◆ Page text:
■ ■ ■ ■

Manufacturing Executive

Risky Business

It’s been a year of belt tightening. Plant closings, layoffs, spending freezes, and reorganizations — all tactical levers for keeping costs down in order to survive a stubborn recession. But these short-term strategies are ways to keep companies afloat, and they are not necessarily sustainable given new pressures in the form of inflation, green agendas, and more and more regulations.

Suddenly, manufacturers are feeling a greater need to gain control across, and outside of, the organization. In other words, they need new ways to manage risk.

I’ve heard the term ‘risk management’ popping into more and more conversations lately. But what does it really mean? Loosely defined, it’s a balance between risk and related opportunities, but it spans many facets of the organization, from corporate reputation to operations to partnerships, and it includes financial reporting, regulatory compliance, quality control, production, new initiatives like green, and market dynamics. So the words “risk management” really mean something different to each industry, and to each company.

Manufacturers, however, need to take a good look at the banking and financial industry, which, following a bout of bad loans and bad decisions, has put greater emphasis on the role of the chief risk officer (CRO). This individual is responsible for policing possible problems. And, typically, he or she heads a risk department that keeps tabs on activities throughout the company, because risk management is a cross-functional effort.

The creation of a ‘risk department’ may seem a bit over-the-top for most manufacturers, but given the global landscape, the product quality problems that can pop up (from peanut butter to toys), and a growing dependence upon partners — a potential weak link in the supply chain — manufacturers can’t afford not to establish an office of risk management that not only tracks risks through the use of technology, but also enforces company-wide best practices and policies.

■ ■ ■ ■

◆ Request A:
Answer these from the risk management article:
(i) On what role has the banking and financial industry put greater emphasis?
(ii) What new pressures does the opening paragraph name?
(iii) Which two products are given as examples of product quality problems?
◆ Request B: In the risk management article, copy the passage starting at "Manufacturers, however, need" and ending at "a cross-functional effort.", renaming "chief risk officer" to "head of risk".
The material after this point comes from a separate source.

■ ■ ■ ■

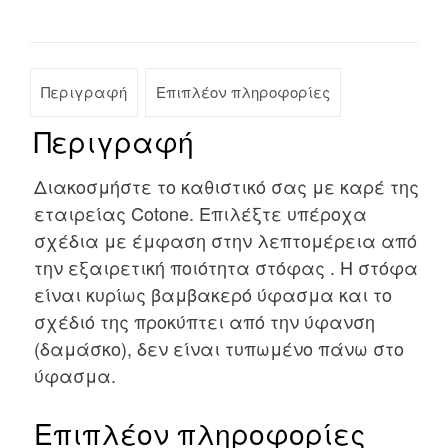
Περιγραφή
Επιπλέον πληροφορίες
Περιγραφή
Διακοσμήστε το καθιστικό σας με καρέ της
εταιρείας Cotone. Επιλέξτε υπέροχα
σχέδια με έμφαση στην λεπτομέρεια από
την εξαιρετική ποιότητα στόφας . Η στόφα
είναι κυρίως βαμβακερό ύφασμα και το
σχέδιό της προκύπτει από την ύφανση
(δαμάσκο), δεν είναι τυπωμένο πάνω στο
ύφασμα.
Επιπλέον πληροφορίες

■ ■ ■ ■

◆ Answer section A:
(i) The chief risk officer (CRO)
(ii) Inflation, green agendas, and more and more regulations
(iii) Peanut butter and toys

◆ Answer section B:
Manufacturers, however, need to take a good look at the banking and financial industry, which, following a bout of bad loans and bad decisions, has put greater emphasis on the role of the head of risk (CRO). This individual is responsible for policing possible problems. And, typically, he or she heads a risk department that keeps tabs on activities throughout the company, because risk management is a cross-functional effort.